Let’s please set aside language. That’s quite the distraction. I know I like my sloppy colloquial ‘mericanisms. The only one that I can’t grok is the brexit reference — is this really a comparable situation?
Back to the topic at hand:
Rather selectively, and missing some key points of context IMO. The biggest context, of course, is that they were all made three-four months ago and the situation is now much different. I personally don’t find those quotes very relevant anymore — except to help us inform how to improve making another breaking release (which we won’t be doing in the near future).
I think you also misattributed some of the quotes; for example search for “what’s done is done” brings up this comment from Tim Holy: List of working packages on v. 1.0 - #51 by tim.holy
I encourage re-reading Tim’s entire post there. There definitely were trade-offs in how we released 0.7 and 1.0. There weee some obvious pain points, but there were some big advantages, too.
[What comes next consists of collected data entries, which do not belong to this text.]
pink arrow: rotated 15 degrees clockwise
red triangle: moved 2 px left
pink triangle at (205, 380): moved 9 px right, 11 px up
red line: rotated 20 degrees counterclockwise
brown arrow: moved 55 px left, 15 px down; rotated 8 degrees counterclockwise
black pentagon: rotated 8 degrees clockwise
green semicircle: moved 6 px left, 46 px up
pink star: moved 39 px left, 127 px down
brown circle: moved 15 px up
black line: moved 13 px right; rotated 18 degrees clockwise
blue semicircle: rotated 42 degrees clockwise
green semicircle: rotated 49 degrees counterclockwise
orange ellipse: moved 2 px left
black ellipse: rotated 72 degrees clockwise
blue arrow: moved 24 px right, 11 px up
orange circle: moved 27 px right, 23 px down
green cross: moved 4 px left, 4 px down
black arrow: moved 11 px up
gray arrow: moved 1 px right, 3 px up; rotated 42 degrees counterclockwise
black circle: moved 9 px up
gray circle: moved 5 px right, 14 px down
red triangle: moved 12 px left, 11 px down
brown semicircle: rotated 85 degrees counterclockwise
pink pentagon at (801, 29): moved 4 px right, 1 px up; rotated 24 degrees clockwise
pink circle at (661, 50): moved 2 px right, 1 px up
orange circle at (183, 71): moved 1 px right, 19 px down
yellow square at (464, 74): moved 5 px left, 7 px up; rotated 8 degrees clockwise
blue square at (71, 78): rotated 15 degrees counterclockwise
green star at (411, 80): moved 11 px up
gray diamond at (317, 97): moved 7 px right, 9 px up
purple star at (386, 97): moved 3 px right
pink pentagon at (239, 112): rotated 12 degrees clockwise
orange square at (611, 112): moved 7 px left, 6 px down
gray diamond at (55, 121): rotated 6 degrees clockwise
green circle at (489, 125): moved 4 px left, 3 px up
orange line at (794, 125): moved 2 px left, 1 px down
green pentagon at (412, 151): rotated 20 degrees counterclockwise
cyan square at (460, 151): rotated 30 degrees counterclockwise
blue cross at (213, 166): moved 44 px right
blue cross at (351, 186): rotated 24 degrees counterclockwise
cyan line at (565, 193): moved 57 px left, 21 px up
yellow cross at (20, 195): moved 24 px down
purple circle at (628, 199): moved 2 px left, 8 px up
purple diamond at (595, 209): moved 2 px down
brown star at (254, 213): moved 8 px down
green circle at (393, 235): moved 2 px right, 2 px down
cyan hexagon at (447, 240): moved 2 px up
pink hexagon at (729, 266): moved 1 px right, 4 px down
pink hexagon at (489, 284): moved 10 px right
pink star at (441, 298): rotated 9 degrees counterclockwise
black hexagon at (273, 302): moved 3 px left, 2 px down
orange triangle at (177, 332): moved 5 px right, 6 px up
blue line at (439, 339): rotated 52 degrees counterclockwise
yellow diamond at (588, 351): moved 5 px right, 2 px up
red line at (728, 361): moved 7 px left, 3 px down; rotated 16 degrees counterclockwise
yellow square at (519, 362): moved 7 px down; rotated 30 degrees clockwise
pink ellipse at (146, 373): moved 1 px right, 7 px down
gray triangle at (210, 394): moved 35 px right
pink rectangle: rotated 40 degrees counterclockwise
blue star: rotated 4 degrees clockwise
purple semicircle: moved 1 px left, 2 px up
Not only did packages migrate quite quickly, but releasing them simultaneously also meant that the two were versions as nearly identical as we could make them — and that was an essential property to ensure upgrading through 0.7 worked as seamlessly as possible.
At this point I feel like we’re largely on the other side of the rocky transition — where I find I’m feeling the benefits from the double release much more than I experience the detractions.
And so I’m left puzzling over the purpose here. What outcomes would you consider a success as a result of this post?